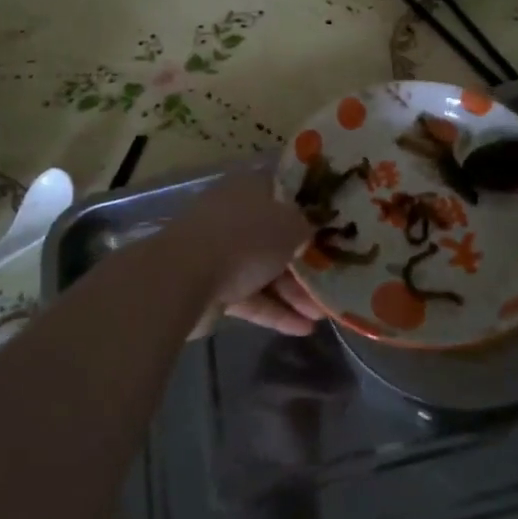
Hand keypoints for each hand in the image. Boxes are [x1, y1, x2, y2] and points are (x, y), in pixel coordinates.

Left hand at [162, 168, 324, 336]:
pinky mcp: (214, 288)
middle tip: (331, 277)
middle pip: (275, 236)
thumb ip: (305, 228)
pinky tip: (304, 329)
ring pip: (264, 270)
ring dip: (293, 292)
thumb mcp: (290, 225)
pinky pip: (251, 298)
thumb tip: (306, 234)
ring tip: (323, 314)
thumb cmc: (245, 237)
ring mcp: (221, 253)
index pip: (283, 192)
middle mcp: (234, 216)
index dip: (307, 207)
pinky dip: (275, 312)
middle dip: (303, 261)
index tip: (332, 224)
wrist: (185, 277)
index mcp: (249, 189)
────
→ Exercise description
Starting from the first line of the entries above, print each line exactly until the line containing "middle mcp: (234, 216)" has been printed, and skip the pictures.

→ Response
Hand keypoints for each hand in the image. Boxes are [x1, y1, x2, y2] and points are (x, y), in pixel coordinates.

Left hand at [162, 168, 324, 336]:
pinky mcp: (214, 288)
middle tip: (331, 277)
middle pip: (275, 236)
thumb ip: (305, 228)
pinky tip: (304, 329)
ring pip: (264, 270)
ring dip: (293, 292)
thumb mcp: (290, 225)
pinky pip: (251, 298)
thumb tip: (306, 234)
ring tip: (323, 314)
thumb cmc: (245, 237)
ring mcp: (221, 253)
index pip: (283, 192)
middle mcp: (234, 216)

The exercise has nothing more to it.